Model_Cubist_Pred <- predict(Model_Cubist, newdata = data_test_X)
Model_Cubist_metrics <- postResample(pred = Model_Cubist_Pred, obs = data_test_Y)
Model_Cubist_metrics
## RMSE Rsquared MAE
## 0.8879711 0.7813045 0.6587988
Model Comparison
The best model selected by both RMSE & R2 is Cubist.
rbind(Model_Tree_metrics,
Model_RF_metrics,
Model_GBM_metrics,
Model_Cubist_metrics) %>%
data.frame() %>%
arrange(RMSE)
(b)
Which predictors are most important in the optimal tree-based regression model? Do either the biological or process variables dominate the list? How do the top 10 important predictors compare to the top 10 predictors from the optimal linear and nonlinear models?
Answer: 1. The most imporant variable in the Cubist model is ManufacturingProcess17
.
The model is domiated by the process variables (8 of the 10 top are process variables).
For both the optimal linear and non-linear models in the previous homeworks, the Manufacturing Process variables domiate the VarImp list. all the linear, non-linear and tree model shows similar pattern.

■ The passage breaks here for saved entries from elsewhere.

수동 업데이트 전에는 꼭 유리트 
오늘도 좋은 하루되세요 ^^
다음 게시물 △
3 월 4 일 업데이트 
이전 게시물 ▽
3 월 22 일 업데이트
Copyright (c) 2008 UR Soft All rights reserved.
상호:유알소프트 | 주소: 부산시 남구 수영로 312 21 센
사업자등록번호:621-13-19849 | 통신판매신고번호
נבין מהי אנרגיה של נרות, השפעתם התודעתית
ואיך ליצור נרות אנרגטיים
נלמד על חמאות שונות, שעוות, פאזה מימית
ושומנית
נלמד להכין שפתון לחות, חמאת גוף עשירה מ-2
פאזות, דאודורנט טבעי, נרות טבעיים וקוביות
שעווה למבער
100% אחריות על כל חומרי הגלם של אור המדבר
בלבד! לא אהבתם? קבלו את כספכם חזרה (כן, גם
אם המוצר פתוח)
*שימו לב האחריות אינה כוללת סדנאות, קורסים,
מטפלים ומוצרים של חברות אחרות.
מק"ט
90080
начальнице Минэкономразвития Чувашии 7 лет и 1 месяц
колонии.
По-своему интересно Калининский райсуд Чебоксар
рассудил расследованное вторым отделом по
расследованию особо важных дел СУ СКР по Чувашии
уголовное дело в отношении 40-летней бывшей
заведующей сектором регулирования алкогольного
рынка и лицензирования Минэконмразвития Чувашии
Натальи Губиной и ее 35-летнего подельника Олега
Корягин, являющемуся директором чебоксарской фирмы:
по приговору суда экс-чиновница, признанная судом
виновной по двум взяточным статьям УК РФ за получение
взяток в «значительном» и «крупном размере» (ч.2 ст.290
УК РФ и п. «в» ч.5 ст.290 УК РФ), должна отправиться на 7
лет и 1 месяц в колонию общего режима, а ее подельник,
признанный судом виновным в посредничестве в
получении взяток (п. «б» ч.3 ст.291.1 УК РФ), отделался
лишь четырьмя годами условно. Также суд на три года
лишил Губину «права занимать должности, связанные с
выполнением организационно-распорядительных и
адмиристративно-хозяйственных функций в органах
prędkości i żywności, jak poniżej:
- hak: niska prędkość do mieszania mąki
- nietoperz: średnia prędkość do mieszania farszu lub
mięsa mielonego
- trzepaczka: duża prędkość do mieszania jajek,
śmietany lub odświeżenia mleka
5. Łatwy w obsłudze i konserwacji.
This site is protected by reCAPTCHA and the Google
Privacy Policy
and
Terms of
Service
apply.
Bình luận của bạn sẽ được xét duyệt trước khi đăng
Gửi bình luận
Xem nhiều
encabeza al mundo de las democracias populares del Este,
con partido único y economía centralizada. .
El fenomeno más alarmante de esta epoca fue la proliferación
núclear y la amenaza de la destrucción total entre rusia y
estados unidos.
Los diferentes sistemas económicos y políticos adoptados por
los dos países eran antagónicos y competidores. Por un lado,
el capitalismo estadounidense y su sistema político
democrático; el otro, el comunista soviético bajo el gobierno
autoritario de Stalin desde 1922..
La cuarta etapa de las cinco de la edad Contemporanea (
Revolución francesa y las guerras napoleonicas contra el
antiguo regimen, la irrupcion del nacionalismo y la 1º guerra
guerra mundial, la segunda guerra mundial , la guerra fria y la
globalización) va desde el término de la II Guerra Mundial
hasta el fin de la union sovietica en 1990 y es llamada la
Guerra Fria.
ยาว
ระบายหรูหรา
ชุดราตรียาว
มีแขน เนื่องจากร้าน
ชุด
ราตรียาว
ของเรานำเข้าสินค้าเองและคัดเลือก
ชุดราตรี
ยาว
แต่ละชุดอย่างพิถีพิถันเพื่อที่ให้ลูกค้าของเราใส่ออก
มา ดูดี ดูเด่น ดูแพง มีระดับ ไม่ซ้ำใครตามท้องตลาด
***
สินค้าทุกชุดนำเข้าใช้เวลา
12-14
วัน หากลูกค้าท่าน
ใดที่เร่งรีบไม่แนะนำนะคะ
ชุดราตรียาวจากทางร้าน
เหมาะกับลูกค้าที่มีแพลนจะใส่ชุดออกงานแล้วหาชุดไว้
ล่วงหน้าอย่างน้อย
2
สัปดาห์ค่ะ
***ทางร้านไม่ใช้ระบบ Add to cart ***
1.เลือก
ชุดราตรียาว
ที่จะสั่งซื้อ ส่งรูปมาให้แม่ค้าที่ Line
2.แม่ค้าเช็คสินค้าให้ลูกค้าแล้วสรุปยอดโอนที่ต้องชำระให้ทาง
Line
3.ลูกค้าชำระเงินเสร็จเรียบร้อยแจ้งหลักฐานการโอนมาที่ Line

## cubist variable importance
##
## only 20 most important variables shown (out of 57)
##
## Overall
## ManufacturingProcess17 100.000
## ManufacturingProcess32 97.959
## ManufacturingProcess01 62.245
## ManufacturingProcess39 41.837
## BiologicalMaterial12 40.816
## ManufacturingProcess09 39.796
## BiologicalMaterial06 33.673
## ManufacturingProcess33 31.633
## ManufacturingProcess29 30.612
## ManufacturingProcess37 25.510
## ManufacturingProcess04 22.449
## ManufacturingProcess27 20.408
## BiologicalMaterial02 16.327
## BiologicalMaterial08 14.286
## ManufacturingProcess45 14.286
## ManufacturingProcess13 11.224
## ManufacturingProcess15 10.204
## ManufacturingProcess42 8.163
## ManufacturingProcess38 6.122
## BiologicalMaterial10 6.122
(c)
Plot the optimal single tree with the distribution of yield in the terminal nodes. Does this view of the data provide additional knowledge about the biological or process predictors and their relationship with yield?
Answer: Yes. The view also provided insight that most of the splits are made by manualfacturing process variables.